PostHeaderIcon On s'a tiré les rois

Jeudi dermier, au Café Tiatre, je vas me prendre un pastis ac Augu quand à côté le comptoir, je me ois toute la bande De Bono, Alfred, çuila qui te fais les additions à toute vitesse à la montée et à la descende, un des contributions indirectes, et Zézé des Chemins d'fer ac sa casquette en cuir de scafondrier et enfin Marie Claire, le désinfecteur. Tout d'un coup, une étincelle elle fait fusée dans ma caboche (y en a dans cette tête).

- « Et si on se tirait les rois ? »

Je dis à Augu de faire préparer la table dedans le p'tit salon et d'aller chercher le reste de la bande. Je vas chez l'ami Attard et j'achète une maousse de couronne aussi grosse qu'une mortuaire. En passant à chez l'épicier j'y demande un dimi douzaine de grosses fèves et je reviens au café. La table elle était prête et la troupe elle était au grand complet, sauf Binguèche qui s'était fait escusé et remplacé par son frère. Y avait aussi la mère au général et Marcel ac sa cargaison de journals et sa grosse sachoche de Roquefenler. Je m'assois et je demande une sarviette pour mettre les bouts de brioche dedans et bien les méchkler ensuite, pourquoi chacun y sait que çuila qui se prend la fève il est roi et la prochaine fois, y doit payer une autre galette. La reine (mon Dieu ma chère !) c'est çuïlà qui s'attrape le p'tït homme en porcelaine et lui aussi y doit payer quelque chose.  Je commence à couper le gâteau, je m'le mets dans la serviette tsur mes genoux et de ma poche je me sors les fèves. Alors je demande à la Madame de se torner contre le mur et j'y dis comme chacun y sait :

-  « Pour qui çuilà ? Pour qui çuilà ? »

Elle disait :
- « Pour Alfred, pour Dédé, pour Marie-Claire, exetéra ».

Fur et en mesure que je touchais un morceau dans la serviette, en douce en douce, j'y mettais à chacun une fève. La distribution une fois tarminée, Augu y se lève. La vérité axe y m'a, laissé pourquoi y m'a fait une feinte terrible ; il a fait le discours.
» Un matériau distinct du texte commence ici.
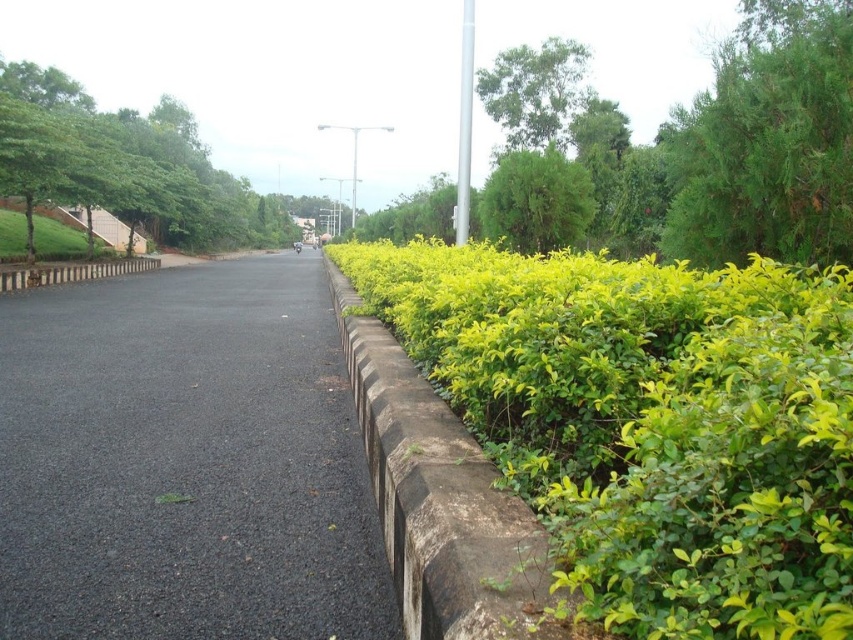
You are standing on the road and want to take a photo of both the point at (844, 360) and the point at (167, 140). Which point should you focus on first to ensure both are in sharp focus?

You should focus on the point at (844, 360) first because it is closer to the camera than the point at (167, 140). By focusing on the closer point, the farther point will also be within the depth of field and in focus.

What is the relationship between the size of the black asphalt pavement at center and the green leafy tree at left in the image?

The black asphalt pavement at center is smaller in size compared to the green leafy tree at left.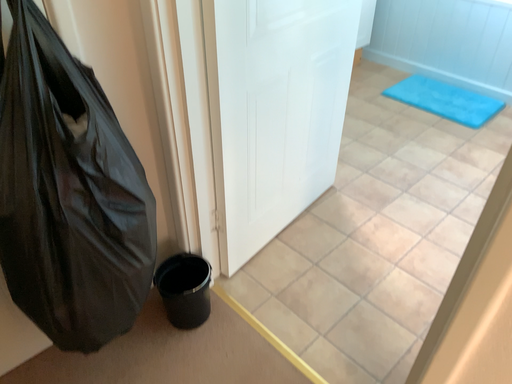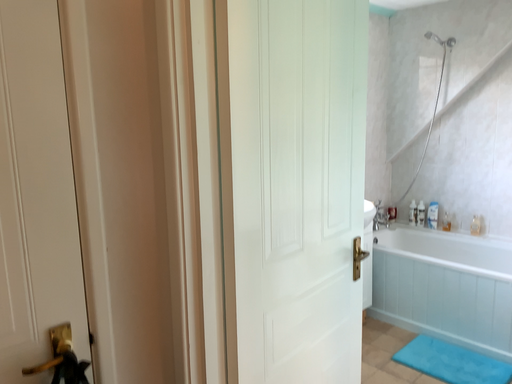
Question: How did the camera likely rotate when shooting the video?

Choices:
 (A) rotated upward
 (B) rotated downward

Answer: (A)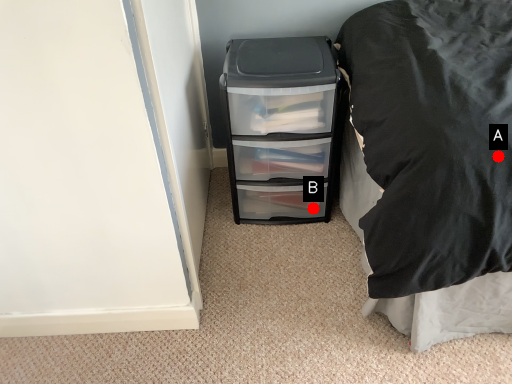
Question: Two points are circled on the image, labeled by A and B beside each circle. Which point is closer to the camera taking this photo?

Choices:
 (A) A is closer
 (B) B is closer

Answer: (A)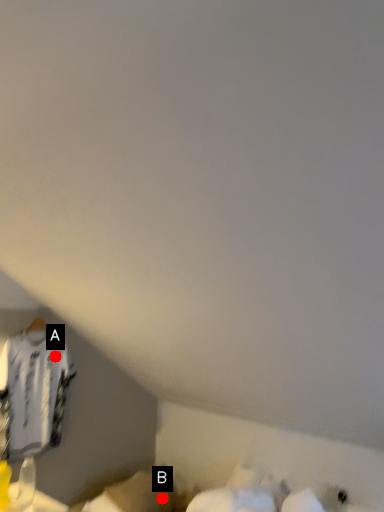
Question: Two points are circled on the image, labeled by A and B beside each circle. Which point is farther to the camera?

Choices:
 (A) A is further
 (B) B is further

Answer: (A)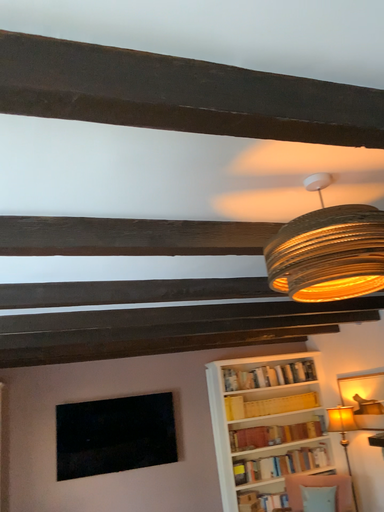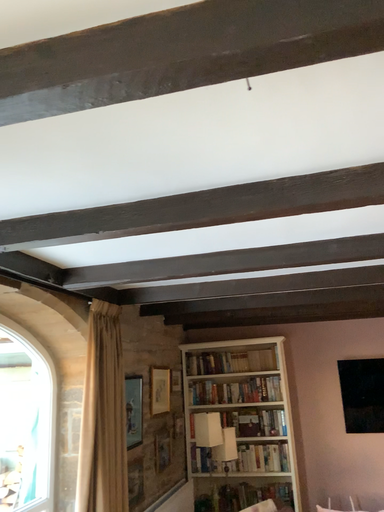
Question: How did the camera likely rotate when shooting the video?

Choices:
 (A) rotated upward
 (B) rotated downward

Answer: (B)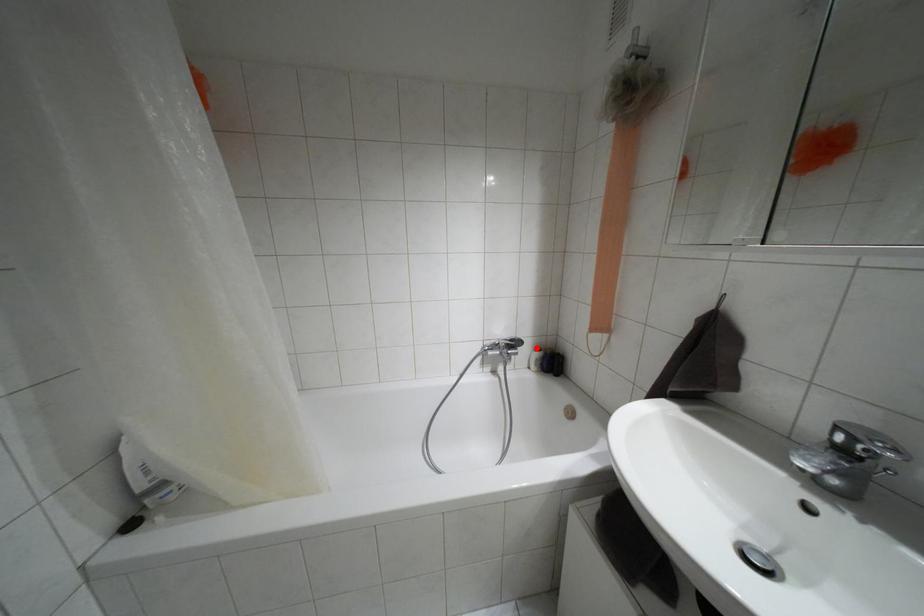
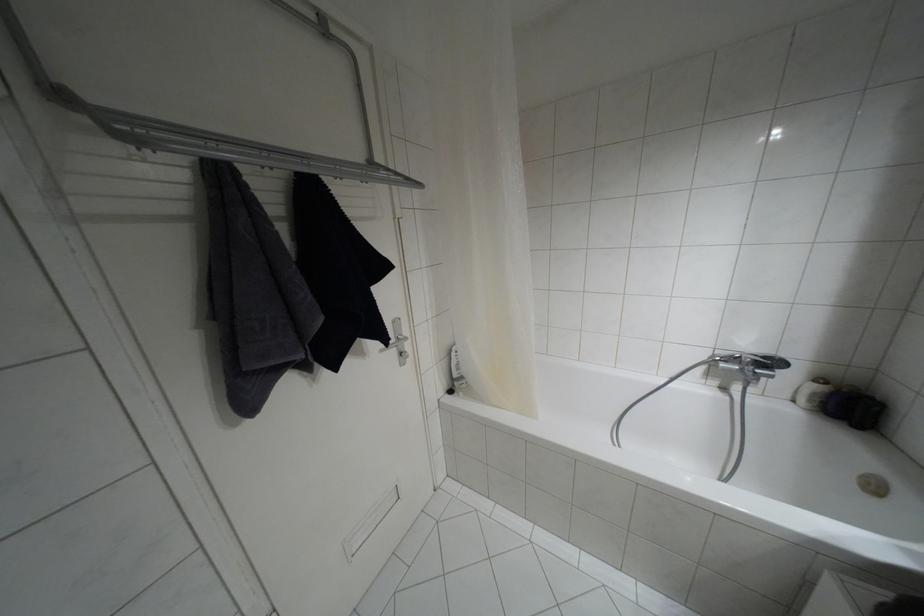
Question: A red point is marked in image1. In image2, is the corresponding 3D point closer to the camera or farther? Reply with the corresponding letter.

Choices:
 (A) The corresponding 3D point is closer.
 (B) The corresponding 3D point is farther.

Answer: (A)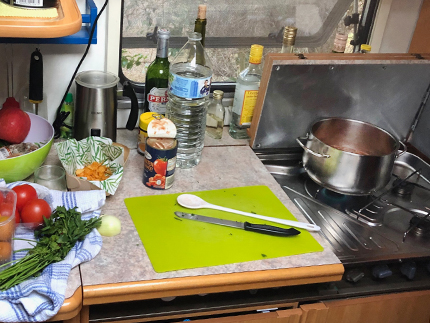
Image resolution: width=430 pixels, height=323 pixels. I want to click on bottles, so click(x=190, y=116).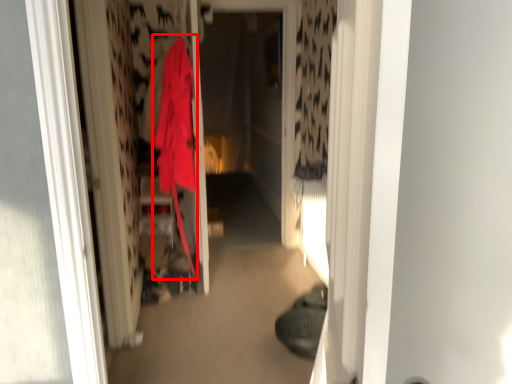
Question: In this image, where is cloak (annotated by the red box) located relative to screen door?

Choices:
 (A) left
 (B) right

Answer: (A)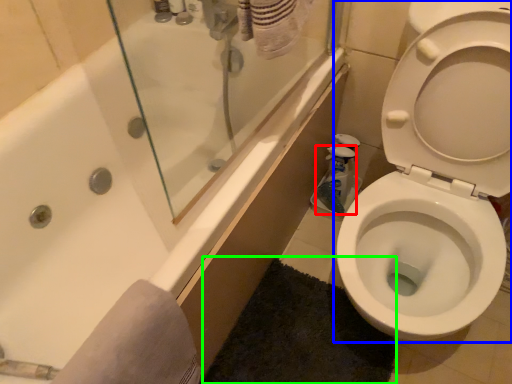
Question: Which object is the closest to the cleaning product (highlighted by a red box)? Choose among these: toilet (highlighted by a blue box) or bath mat (highlighted by a green box).

Choices:
 (A) toilet
 (B) bath mat

Answer: (A)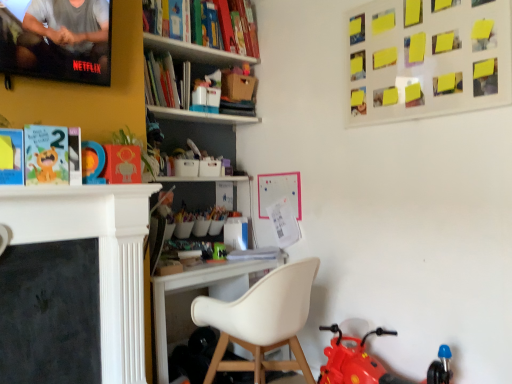
Question: From the image's perspective, is matte plastic number at center, the second toy when ordered from back to front, located above or below rubberized red toy motorcycle at lower right, which is the 1th toy from right to left?

Choices:
 (A) above
 (B) below

Answer: (A)

Question: Considering the relative positions of matte plastic number at center, the second toy when ordered from back to front, and rubberized red toy motorcycle at lower right, which is counted as the 3th toy, starting from the back, in the image provided, is matte plastic number at center, the second toy when ordered from back to front, to the left or to the right of rubberized red toy motorcycle at lower right, which is counted as the 3th toy, starting from the back,?

Choices:
 (A) right
 (B) left

Answer: (B)

Question: Based on their relative distances, which object is nearer to the green plastic toy at center, marked as the 3th toy in a front-to-back arrangement?

Choices:
 (A) white matte chair at center
 (B) matte plastic number at center, the third toy positioned from the right
 (C) rubberized red toy motorcycle at lower right, which is the 1th toy from right to left
 (D) yellow paper at upper right
 (E) matte paper book at left

Answer: (A)

Question: Which of these objects is positioned farthest from the white matte chair at center?

Choices:
 (A) yellow paper at upper right
 (B) matte plastic number at center, the first toy when ordered from top to bottom
 (C) green plastic toy at center, the first toy in the back-to-front sequence
 (D) matte paper book at left
 (E) rubberized red toy motorcycle at lower right, which is counted as the 3th toy, starting from the back

Answer: (A)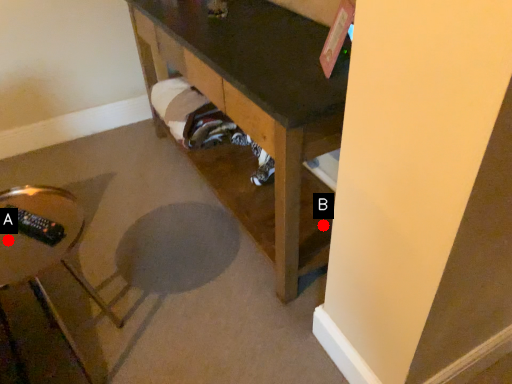
Question: Two points are circled on the image, labeled by A and B beside each circle. Which point appears farthest from the camera in this image?

Choices:
 (A) A is further
 (B) B is further

Answer: (B)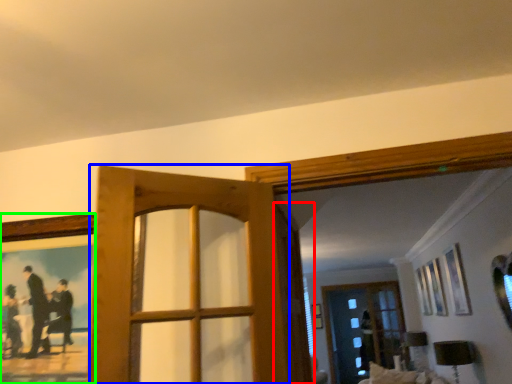
Question: Estimate the real-world distances between objects in this image. Which object is closer to screen door (highlighted by a red box), door (highlighted by a blue box) or picture frame (highlighted by a green box)?

Choices:
 (A) door
 (B) picture frame

Answer: (A)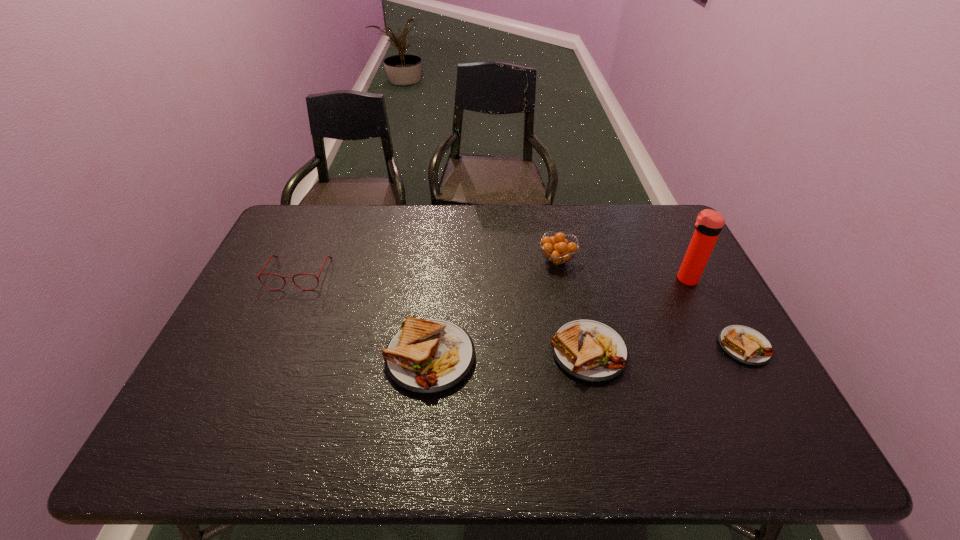
Identify the location of vacant spot to place a sandwich on the left. (267, 362).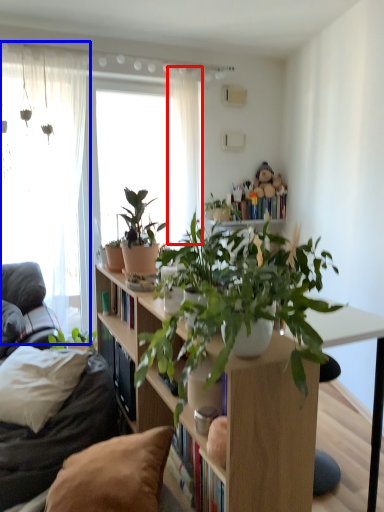
Question: Which of the following is the closest to the observer, curtain (highlighted by a red box) or window (highlighted by a blue box)?

Choices:
 (A) curtain
 (B) window

Answer: (B)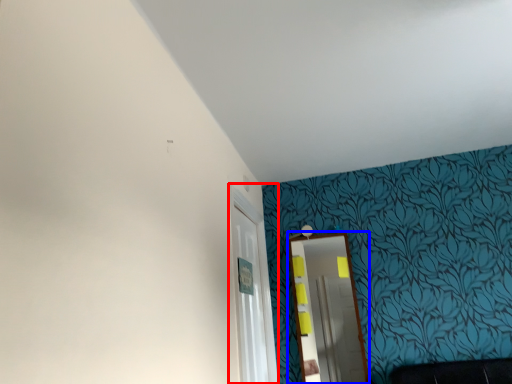
Question: Which of the following is the farthest to the observer, glass door (highlighted by a red box) or mirror (highlighted by a blue box)?

Choices:
 (A) glass door
 (B) mirror

Answer: (B)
« Tout l'élitre de la société elle est réunie ce soir, qui dit, Madame la générale, l'amiral Ratier, mes chers collègues et moi qui suis pas chien mort puisgue je paie le vin pourquoi en général j'offre. (Personne il a compris cette mot d'esprit) et si je prends la parole c'est que jà quelque chose à dire, pourquoi si jaurais rien à dire, je parlerai pas. C'est Otto Bus qui paie la galette.  Et nous se tapons la brioche. Personne qui se sortait la fève ! Atso ! y se l'avaient tous avalé même la p'tite fugure en porcelaine. J'a tout compris, j'étais le têtard enfin ! Après ça on a bu un bon coup de vin sélectionné d'à chez Audureau et on a chanté.

Alors Marcel y se lève et regardant Marie-Claire il lui pousse :
- « C'est l'enfant à Marie, c'est l'enfant le plus beau. De sa mère chérie il a tout du ballot ».
Moins une il arrive une tchaklela. Alors Augu il a chanté pour tout arranger le grand air à PhiPhine.
- « Oh ! tais-toi, tais-toi, te m'affogues... »
Après Marcel qu'il avait un verre de trop dans le coco y se lève et y chante :
- « Dans la vie j'a connu des femmes ».
Alors moi je m'I'arrête pile.
- « 0 va t'en de là, à part ta mère qui te connais ? » et je me lève la séance pourquoi la vapeur du mazout elle montait déjà dans la gargamelle.

Lendemain, je rencontre Augu à chez le marchand de faïence.
- « Mainant que c'est passé je vas te dire la vérité. Hier soir, j'étais la reine ma pour pas payer j'a avalé la petite estatue et dans la nuit j'a eu des coliques terribles et j'a cassé le pot d'chambre en mille morceaux. Cé dommage pourquoi on en fait plus comme ça ac une œil au fond et l'inscription : " Je te ois petit coquin " et y datait de la mère à ma mère ».

- « Bien fait pour foi, que j'y dis, ça t'apprendra à me mentir à moi ton meilleur collègue. Hier, c'étaient les Rois — c'est mort — ma il en reste un seul et unique le roi des Calamards. C'est toi. »

Fernand BUSSUTIL

NDLR. Histoire racontée le 13 janvier par Marc DONATO,  avec les gestes et l’accent.